Path not found: /mnt/efs/… — create the directory first Probe directory was deleted or never created mkdir -p /mnt/efs/connectwatch-probe && chown probeuser /mnt/efs/connectwatch-probe
Filesystem write timed out Filesystem I/O is hung — NFS server unreachable, EFS mount hanging Check NFS server health. May need to unmount and remount the filesystem.
Unexpected status 503 HTTPS probe got a non-2xx response — service or load balancer is down Check your application and load balancer logs.
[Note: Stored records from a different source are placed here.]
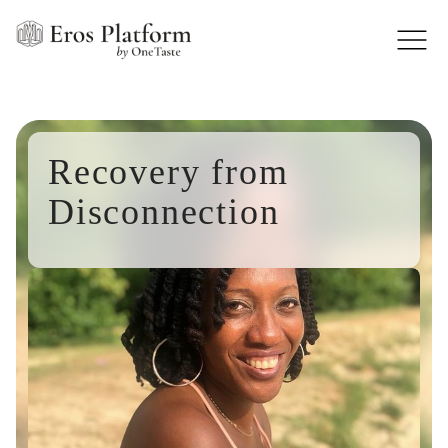
Recovery from
Disconnection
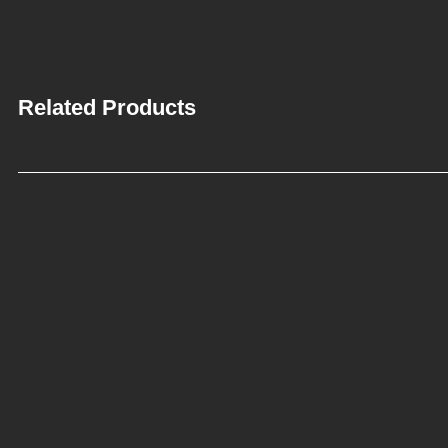
Related Products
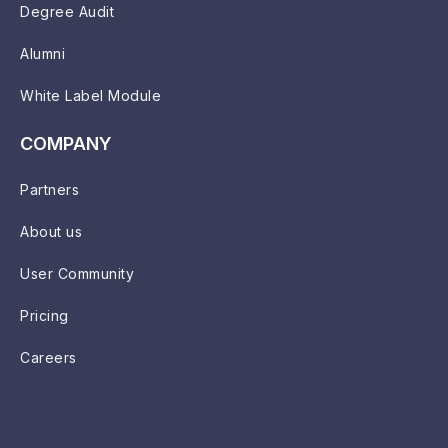
Degree Audit
Alumni
White Label Module
COMPANY
Partners
About us
User Community
Pricing
Careers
What to do when something fails

Filesystem probe failed

1. Check the error message in the incident — it tells you exactly what failed.
2. SSH into the server manually and try: touch /mnt/efs/connectwatch-probe/test && rm /mnt/efs/connectwatch-probe/test
3. If permission denied → sudo chown probeuser /mnt/efs/connectwatch-probe
4. If disk full → free space, then wait for the next probe cycle.
5. If mount is hung → unmount and remount the filesystem.
6. Once fixed, the next probe cycle will auto-resolve the incident.

SSH probe failed

1. Try SSHing manually: ssh -i /path/to/key probeuser@your-server-ip
2. If connection refused → check SSH service: systemctl status ssh
3. If permission denied → check ~probeuser/.ssh/authorized_keys still has the key.
4. If timeout → check firewall / security group allows port 22 from ConnectWatch.

HTTPS probe failed (P1)

1. Try the URL in your browser immediately.
2. Check your application logs for errors.
3. Check your load balancer health checks.
4. Check SSL certificate expiry: openssl s_client -connect yourdomain.com:443
5. Check DNS: dig yourdomain.com

Environment showing Degraded

Degraded means slow, not down. Common causes:
EFS burst credit exhaustion — run the 1GB on-demand test to confirm, then switch to Provisioned Throughput.
NFS server under load — check NFS server CPU and I/O metrics.
Network congestion — check latency between app server and storage server.
High I/O on the server — another process is saturating disk I/O.
Incidents auto-resolve. You don't need to manually close an incident. As soon as the next probe succeeds, ConnectWatch marks it resolved and sends a recovery alert. You just need to fix the underlying issue.